TESTO DI STUDIO

=====

Da Hanon a Evo, missione compiuta “oltre ogni ragionevole speranza”
Diciannove mesi. Tanto è durata la vicenda Hanon che ieri in Confindustria ha scritto la parola fine con i verbali di conciliazione concordati tra le aziende Hanon ed Evo e le Organizzazioni Sindacali FIM e FIOM. La Evo ha assunto larga parte dei lavoratori ex Hanon che ora dovranno “reinventarsi” in un settore che non gli appartiene, quello della logistica, ma che rappresenta il futuro lavorativo per tutti quelli che hanno deciso di accettare le proposte dell’azienda di Airola. Ieri in Confindustria sono state ultimate e sottoscritte tutte le formalità che consentiranno ai lavoratori di svolgere una attività lavorativa in continuità e senza interruzione alcuna del percepimeto degli stipendi.
Si chiude così una vertenza che s’era aperta senza speranza alcuna di trovare una soluzione dignitosa per i 60 dipendenti di Contrada Olivola. Davanti all’algoritmo che decretava la fine dello stabilimento beneventano ogni tentativo di garantire una via d’uscita alla crisi sembrava vano. Soddisfazione espressa da Massimiliano Giuglielmi, il segretario generale della Fiom campana. “La lotta paga e la vertenza Hanon ci consegna e ci racconta la tenacia delle lavoratrici e dei lavoratori che hanno lottato per chiedere un’alternativa alla chiiusura dello stabilimento. Possiamo dire, conclude Guglielmi, che a Benevento abbiamo indicato la direzione per invertire la tendenza che speriamo possa essere la stella poplare per altre vicende simili.”
Soddisfazione anche per i metalmeccanici della Fim Cisl. Per Giancalrlo Stefanucci, segretario territoriale Fim Cisl, “si chiude, in questo modo, l’avventura Hanon a Benevento. Ma speriamo che per i nuovi lavoratori EVO e per l’azienda stessa sia l’inizio di un cammino di garanzie e di lavoro.”

=====

INFORMAZIONI ESTRATTE
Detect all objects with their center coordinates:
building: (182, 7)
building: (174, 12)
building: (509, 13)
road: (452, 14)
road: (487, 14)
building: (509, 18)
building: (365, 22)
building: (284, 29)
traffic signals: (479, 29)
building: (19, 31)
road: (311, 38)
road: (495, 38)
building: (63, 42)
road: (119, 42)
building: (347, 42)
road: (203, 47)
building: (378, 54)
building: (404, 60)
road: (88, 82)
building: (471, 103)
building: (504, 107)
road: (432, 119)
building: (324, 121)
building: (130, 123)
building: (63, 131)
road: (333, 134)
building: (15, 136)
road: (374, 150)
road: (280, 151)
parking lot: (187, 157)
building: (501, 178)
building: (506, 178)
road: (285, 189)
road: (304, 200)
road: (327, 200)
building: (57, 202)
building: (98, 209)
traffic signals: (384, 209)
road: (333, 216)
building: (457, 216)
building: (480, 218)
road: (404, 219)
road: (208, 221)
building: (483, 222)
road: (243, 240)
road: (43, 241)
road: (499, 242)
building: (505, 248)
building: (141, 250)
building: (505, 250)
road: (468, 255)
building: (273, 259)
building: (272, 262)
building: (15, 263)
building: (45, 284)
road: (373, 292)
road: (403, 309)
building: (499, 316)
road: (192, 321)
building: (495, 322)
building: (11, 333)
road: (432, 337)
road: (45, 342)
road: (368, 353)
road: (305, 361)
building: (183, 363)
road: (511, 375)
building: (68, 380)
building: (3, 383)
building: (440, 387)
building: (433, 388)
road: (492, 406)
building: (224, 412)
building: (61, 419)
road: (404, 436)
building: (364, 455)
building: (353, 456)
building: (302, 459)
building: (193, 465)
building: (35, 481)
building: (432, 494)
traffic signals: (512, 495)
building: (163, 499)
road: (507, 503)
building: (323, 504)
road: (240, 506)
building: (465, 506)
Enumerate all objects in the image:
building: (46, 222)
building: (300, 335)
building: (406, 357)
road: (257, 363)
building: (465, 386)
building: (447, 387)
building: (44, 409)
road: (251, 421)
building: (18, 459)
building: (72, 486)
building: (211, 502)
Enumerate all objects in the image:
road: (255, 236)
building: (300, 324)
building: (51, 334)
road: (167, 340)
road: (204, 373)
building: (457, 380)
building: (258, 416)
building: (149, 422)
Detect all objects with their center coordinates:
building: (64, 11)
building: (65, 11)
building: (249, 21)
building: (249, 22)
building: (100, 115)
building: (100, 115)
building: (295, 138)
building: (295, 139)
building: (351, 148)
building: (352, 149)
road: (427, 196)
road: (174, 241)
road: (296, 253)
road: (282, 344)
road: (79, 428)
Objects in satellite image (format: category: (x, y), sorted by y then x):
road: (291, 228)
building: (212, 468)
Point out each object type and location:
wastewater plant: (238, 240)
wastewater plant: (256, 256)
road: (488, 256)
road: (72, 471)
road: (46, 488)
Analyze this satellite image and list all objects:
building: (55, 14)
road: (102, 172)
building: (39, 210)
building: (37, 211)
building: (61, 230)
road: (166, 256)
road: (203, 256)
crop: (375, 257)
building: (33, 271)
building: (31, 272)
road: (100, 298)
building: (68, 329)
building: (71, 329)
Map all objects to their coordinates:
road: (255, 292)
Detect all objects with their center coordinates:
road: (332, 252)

=====

IL TUO COMPITO
Cita parola per parola il passo dell'articolo sulla vicenda Hanon che comincia con "Diciannove mesi. Tanto" e termina dopo "percepimeto degli stipendi.".

RISPOSTA ATTESA
Diciannove mesi. Tanto è durata la vicenda Hanon che ieri in Confindustria ha scritto la parola fine con i verbali di conciliazione concordati tra le aziende Hanon ed Evo e le Organizzazioni Sindacali FIM e FIOM. La Evo ha assunto larga parte dei lavoratori ex Hanon che ora dovranno “reinventarsi” in un settore che non gli appartiene, quello della logistica, ma che rappresenta il futuro lavorativo per tutti quelli che hanno deciso di accettare le proposte dell’azienda di Airola. Ieri in Confindustria sono state ultimate e sottoscritte tutte le formalità che consentiranno ai lavoratori di svolgere una attività lavorativa in continuità e senza interruzione alcuna del percepimeto degli stipendi.